Problem to solve
Restate the listing below word for word; no pictures belong in the copy.

——————————

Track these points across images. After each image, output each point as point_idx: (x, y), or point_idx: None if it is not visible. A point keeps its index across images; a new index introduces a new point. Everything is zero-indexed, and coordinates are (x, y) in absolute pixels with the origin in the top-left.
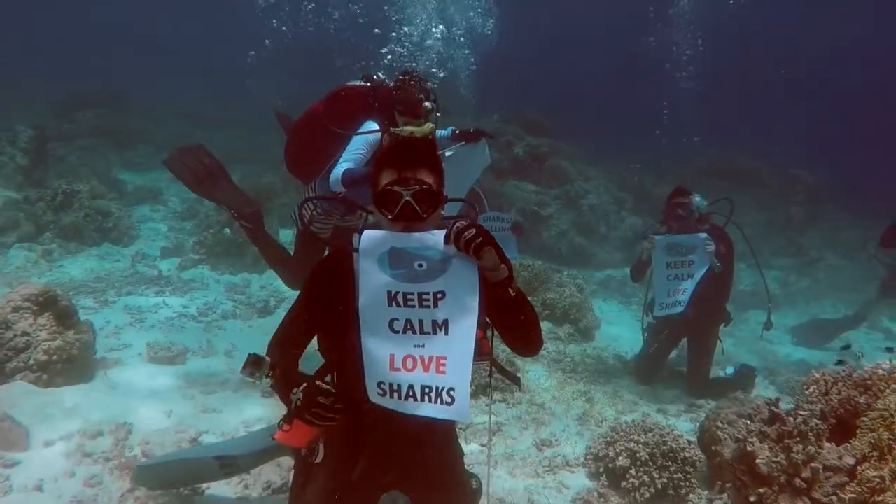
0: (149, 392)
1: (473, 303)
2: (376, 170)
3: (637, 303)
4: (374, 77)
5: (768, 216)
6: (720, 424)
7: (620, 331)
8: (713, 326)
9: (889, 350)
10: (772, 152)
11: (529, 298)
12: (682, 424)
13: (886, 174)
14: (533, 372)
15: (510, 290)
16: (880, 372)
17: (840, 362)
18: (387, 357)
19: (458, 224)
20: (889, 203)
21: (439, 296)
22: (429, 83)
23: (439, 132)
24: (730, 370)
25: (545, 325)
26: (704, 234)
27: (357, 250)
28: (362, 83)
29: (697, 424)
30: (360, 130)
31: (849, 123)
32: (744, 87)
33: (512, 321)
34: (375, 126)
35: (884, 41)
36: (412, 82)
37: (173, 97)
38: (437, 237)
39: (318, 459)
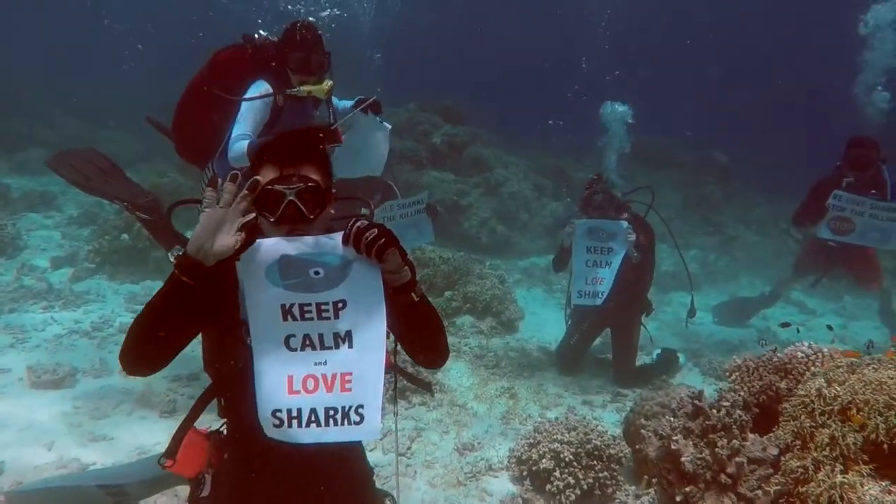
0: (27, 423)
1: (379, 309)
2: (254, 166)
3: (561, 290)
4: (256, 36)
5: (684, 196)
6: (643, 421)
7: (545, 320)
8: (635, 317)
9: (784, 325)
10: (684, 134)
11: (450, 292)
12: (608, 416)
13: (790, 151)
14: (454, 370)
15: (413, 294)
16: (799, 355)
17: (763, 343)
18: (283, 380)
19: (358, 223)
20: (794, 179)
21: (340, 305)
22: (321, 33)
23: (339, 102)
24: (655, 353)
25: (466, 319)
26: (626, 223)
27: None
28: (243, 44)
29: (622, 416)
30: (250, 94)
31: (755, 102)
32: (656, 68)
33: (414, 329)
34: (266, 87)
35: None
36: (303, 32)
37: (74, 96)
38: (334, 240)
39: (205, 493)
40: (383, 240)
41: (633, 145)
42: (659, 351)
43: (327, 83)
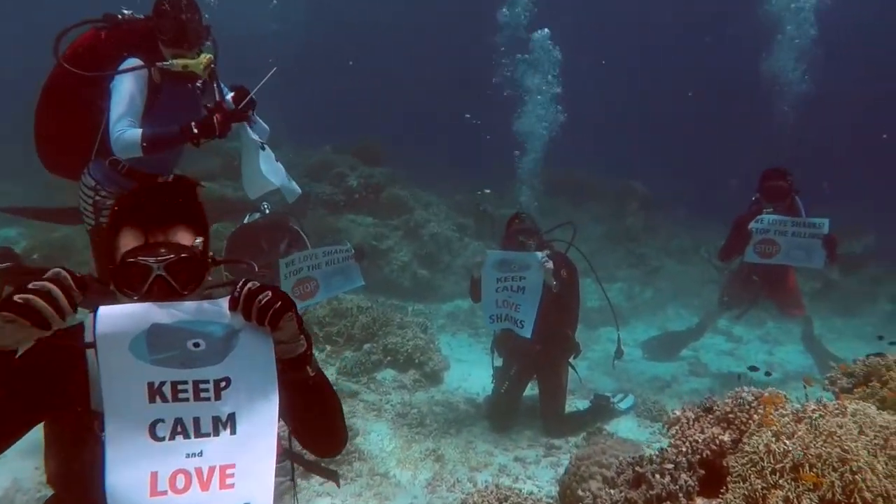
0: None
1: (270, 387)
2: (111, 228)
3: (486, 334)
4: (120, 17)
5: (607, 228)
6: (580, 486)
7: (471, 368)
8: (562, 359)
9: (752, 369)
10: (605, 165)
11: (369, 345)
12: (542, 472)
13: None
14: (375, 432)
15: (308, 368)
16: (741, 401)
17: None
18: (145, 478)
19: (249, 284)
20: (714, 205)
21: (223, 383)
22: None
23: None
24: (585, 403)
25: (388, 374)
26: (541, 254)
27: (90, 346)
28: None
29: (557, 472)
30: (121, 68)
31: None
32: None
33: (309, 410)
34: (137, 61)
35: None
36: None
37: None
38: (219, 306)
39: None
40: (279, 303)
41: (554, 179)
42: (590, 398)
43: (205, 57)
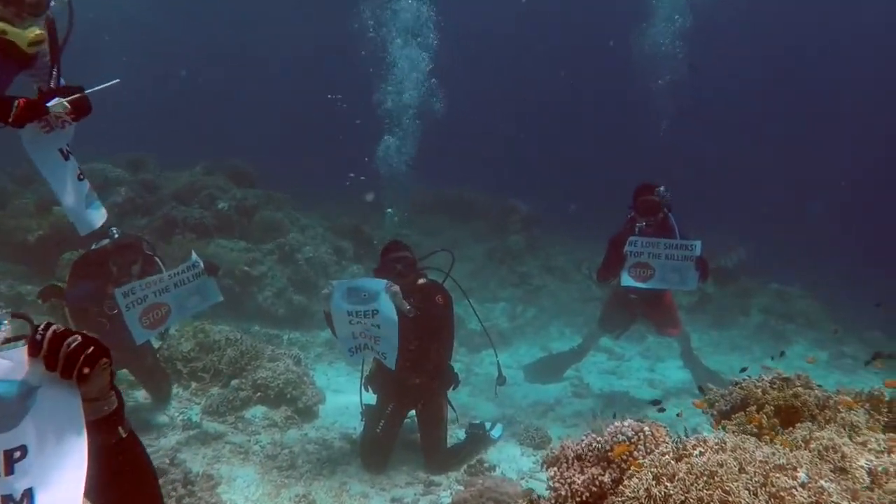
0: None
1: (77, 453)
2: None
3: (367, 361)
4: None
5: (490, 248)
6: None
7: (347, 399)
8: (440, 392)
9: (658, 406)
10: (486, 183)
11: (237, 381)
12: None
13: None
14: (241, 478)
15: (121, 429)
16: (621, 437)
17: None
18: None
19: (54, 327)
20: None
21: (17, 454)
22: None
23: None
24: (461, 433)
25: (258, 411)
26: (385, 281)
27: None
28: None
29: None
30: None
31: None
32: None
33: (119, 480)
34: None
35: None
36: None
37: None
38: (13, 359)
39: None
40: (91, 349)
41: (437, 197)
42: (466, 429)
43: (33, 30)
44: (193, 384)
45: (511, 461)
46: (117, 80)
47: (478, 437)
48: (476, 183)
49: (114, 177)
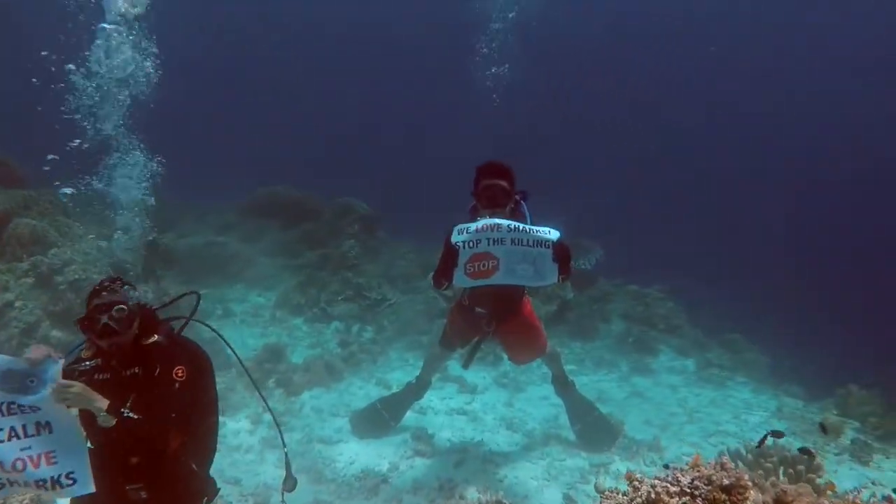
0: None
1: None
2: None
3: None
4: None
5: (320, 255)
6: None
7: None
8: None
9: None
10: (317, 183)
11: None
12: None
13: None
14: None
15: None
16: None
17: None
18: None
19: None
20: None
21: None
22: None
23: None
24: None
25: None
26: (53, 367)
27: None
28: None
29: None
30: None
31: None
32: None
33: None
34: None
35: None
36: None
37: None
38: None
39: None
40: None
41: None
42: None
43: None
44: None
45: None
46: None
47: None
48: (304, 180)
49: None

——————————

Output of the task
Track these points across images. After each image, output each point as point_idx: (x, y), or point_idx: None if it is not visible. A point keeps its index across images; a new index introduces a new point. Everything is zero-indexed, and coordinates are (x, y) in absolute pixels with the origin in the top-left.
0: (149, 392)
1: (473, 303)
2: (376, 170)
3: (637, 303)
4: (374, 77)
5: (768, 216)
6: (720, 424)
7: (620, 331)
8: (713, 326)
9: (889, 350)
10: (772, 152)
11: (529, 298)
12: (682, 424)
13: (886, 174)
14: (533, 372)
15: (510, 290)
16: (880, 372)
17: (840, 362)
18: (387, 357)
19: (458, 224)
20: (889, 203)
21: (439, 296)
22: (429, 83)
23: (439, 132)
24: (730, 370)
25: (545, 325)
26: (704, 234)
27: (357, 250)
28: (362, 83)
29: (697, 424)
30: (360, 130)
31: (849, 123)
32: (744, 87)
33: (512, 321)
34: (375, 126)
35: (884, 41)
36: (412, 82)
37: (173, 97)
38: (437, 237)
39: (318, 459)
0: (27, 423)
1: (379, 309)
2: (254, 166)
3: (561, 290)
4: (256, 36)
5: (684, 196)
6: (643, 421)
7: (545, 320)
8: (635, 317)
9: (784, 325)
10: (684, 134)
11: (450, 292)
12: (608, 416)
13: (790, 151)
14: (454, 370)
15: (413, 294)
16: (799, 355)
17: (763, 343)
18: (283, 380)
19: (358, 223)
20: (794, 179)
21: (340, 305)
22: (321, 33)
23: (339, 102)
24: (655, 353)
25: (466, 319)
26: (626, 223)
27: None
28: (243, 44)
29: (622, 416)
30: (250, 94)
31: (755, 102)
32: (656, 68)
33: (414, 329)
34: (266, 87)
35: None
36: (303, 32)
37: (74, 96)
38: (334, 240)
39: (205, 493)
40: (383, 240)
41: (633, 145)
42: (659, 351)
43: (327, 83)
0: None
1: (270, 387)
2: (111, 228)
3: (486, 334)
4: (120, 17)
5: (607, 228)
6: (580, 486)
7: (471, 368)
8: (562, 359)
9: (752, 369)
10: (605, 165)
11: (369, 345)
12: (542, 472)
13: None
14: (375, 432)
15: (308, 368)
16: (741, 401)
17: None
18: (145, 478)
19: (249, 284)
20: (714, 205)
21: (223, 383)
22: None
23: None
24: (585, 403)
25: (388, 374)
26: (541, 254)
27: (90, 346)
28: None
29: (557, 472)
30: (121, 68)
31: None
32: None
33: (309, 410)
34: (137, 61)
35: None
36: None
37: None
38: (219, 306)
39: None
40: (279, 303)
41: (554, 179)
42: (590, 398)
43: (205, 57)
0: None
1: (77, 453)
2: None
3: (367, 361)
4: None
5: (490, 248)
6: None
7: (347, 399)
8: (440, 392)
9: (658, 406)
10: (486, 183)
11: (237, 381)
12: None
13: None
14: (241, 478)
15: (121, 429)
16: (621, 437)
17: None
18: None
19: (54, 327)
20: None
21: (17, 454)
22: None
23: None
24: (461, 433)
25: (258, 411)
26: (385, 281)
27: None
28: None
29: None
30: None
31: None
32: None
33: (119, 480)
34: None
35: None
36: None
37: None
38: (13, 359)
39: None
40: (91, 349)
41: (437, 197)
42: (466, 429)
43: (33, 30)
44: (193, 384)
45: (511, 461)
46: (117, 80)
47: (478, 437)
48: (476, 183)
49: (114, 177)
0: None
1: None
2: None
3: None
4: None
5: (320, 255)
6: None
7: None
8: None
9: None
10: (317, 183)
11: None
12: None
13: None
14: None
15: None
16: None
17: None
18: None
19: None
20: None
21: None
22: None
23: None
24: None
25: None
26: (53, 367)
27: None
28: None
29: None
30: None
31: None
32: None
33: None
34: None
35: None
36: None
37: None
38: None
39: None
40: None
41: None
42: None
43: None
44: None
45: None
46: None
47: None
48: (304, 180)
49: None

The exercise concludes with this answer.